[22] I have been recently told that this Italian’s pretensions to the healing art were thoroughly unfounded. My informant is a gentleman who enjoyed during many years the esteem and confidence of Lady Hester Stanhope: his adventures in the Levant were most curious and interesting.

[23] The Greek Church does not recognise this as the true sanctuary, and many Protestants look upon all the traditions by which it is attempted to ascertain the holy places of Palestine as utterly fabulous. For myself, I do not mean either to affirm or deny the correctness of the opinion which has fixed upon this as the true site, but merely to mention it as a belief entertained without question by my brethren of the Latin Church, whose guest I was at the time. It would be a great aggravation of the trouble of writing about these matters if I were to stop in the midst of every sentence for the purpose of saying “so called” or “so it is said,” and would besides sound very ungraciously: yet I am anxious to be literally true in all I write. Now, thus it is that I mean to get over my difficulty. Whenever in this great bundle of papers or book (if book it is to be) you see any words about matters of religion which would seem to involve the assertion of my own opinion, you are to understand me just as if one or other of the qualifying phrases above mentioned had been actually inserted in every sentence. My general direction for you to construe me thus will render all that I write as strictly and actually true as if I had every time lugged in a formal declaration of the fact that I was merely expressing the notions of other people.

[24] “Vino d’oro.”

[25] Shereef.

[26] Tennyson.

[27] The other three cities held holy by Jews are Jerusalem, Hebron, and Safet.

[28] Hadj a pilgrim.

[29] Milnes cleverly goes to the French for the exact word which conveys the impression produced by the voice of the Arabs, and calls them “un peuple criard.”

[30] There is some semblance of bravado in my manner of talking about the plague. I have been more careful to describe the terrors of other people than my own. The truth is, that during the whole period of my stay at Cairo I remained thoroughly impressed with a sense of my danger. I may almost say, that I lived in perpetual apprehension, for even in sleep, as I fancy, there remained with me some faint notion of the peril with which I was encompassed. But fear does not necessarily damp the spirits; on the contrary, it will often operate as an excitement, giving rise to unusual animation, and thus it affected me. If I had not been surrounded at this time by new faces, new scenes, and new sounds, the effect produced upon my mind by one unceasing cause of alarm might have been very different. As it was, the eagerness with which I pursued my rambles among the wonders of Egypt was sharpened and increased by the sting of the fear of death. Thus my account of the matter plainly conveys an impression that I remained at Cairo without losing my cheerfulness and buoyancy of spirits. And this is the truth, but it is also true, as I have freely confessed, that my sense of danger during the whole period was lively and continuous.
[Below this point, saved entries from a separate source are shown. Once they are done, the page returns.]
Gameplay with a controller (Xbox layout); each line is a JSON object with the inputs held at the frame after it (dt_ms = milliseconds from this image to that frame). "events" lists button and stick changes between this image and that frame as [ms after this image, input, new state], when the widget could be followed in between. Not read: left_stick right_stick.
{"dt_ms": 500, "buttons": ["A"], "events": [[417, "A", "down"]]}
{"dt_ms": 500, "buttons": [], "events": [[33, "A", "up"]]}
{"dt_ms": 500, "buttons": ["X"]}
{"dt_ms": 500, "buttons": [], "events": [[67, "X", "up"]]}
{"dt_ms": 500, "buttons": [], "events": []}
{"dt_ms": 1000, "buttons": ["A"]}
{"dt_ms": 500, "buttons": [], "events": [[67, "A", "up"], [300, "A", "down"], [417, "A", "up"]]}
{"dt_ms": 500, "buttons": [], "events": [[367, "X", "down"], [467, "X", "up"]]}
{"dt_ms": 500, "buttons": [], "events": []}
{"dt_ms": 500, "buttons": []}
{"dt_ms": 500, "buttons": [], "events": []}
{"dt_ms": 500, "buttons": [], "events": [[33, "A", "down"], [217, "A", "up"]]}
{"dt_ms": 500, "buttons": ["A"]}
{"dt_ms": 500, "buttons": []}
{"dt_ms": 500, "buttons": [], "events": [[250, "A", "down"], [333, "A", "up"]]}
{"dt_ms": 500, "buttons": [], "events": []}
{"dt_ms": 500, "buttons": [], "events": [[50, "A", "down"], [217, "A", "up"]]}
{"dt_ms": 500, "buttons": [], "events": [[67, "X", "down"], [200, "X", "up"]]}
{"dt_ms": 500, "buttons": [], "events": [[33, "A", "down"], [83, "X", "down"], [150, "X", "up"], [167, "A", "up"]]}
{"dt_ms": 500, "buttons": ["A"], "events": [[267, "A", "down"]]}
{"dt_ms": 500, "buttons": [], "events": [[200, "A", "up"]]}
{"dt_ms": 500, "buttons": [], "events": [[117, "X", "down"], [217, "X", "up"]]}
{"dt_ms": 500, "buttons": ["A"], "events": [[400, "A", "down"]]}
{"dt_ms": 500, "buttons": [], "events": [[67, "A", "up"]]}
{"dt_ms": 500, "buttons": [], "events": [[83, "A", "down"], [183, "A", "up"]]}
[31] Anglicé for “je le sais.” These answers of mine, as given above, are not meant as specimens of mere French, but of that fine, terse, nervous, Continental English with which I and my compatriots make our way through Europe. This language, by-the-bye, is one possessing great force and energy, and is not without its literature, a literature of the very highest order. Where will you find more sturdy specimens of downright, honest, and noble English than in the Duke of Wellington’s “French” despatches?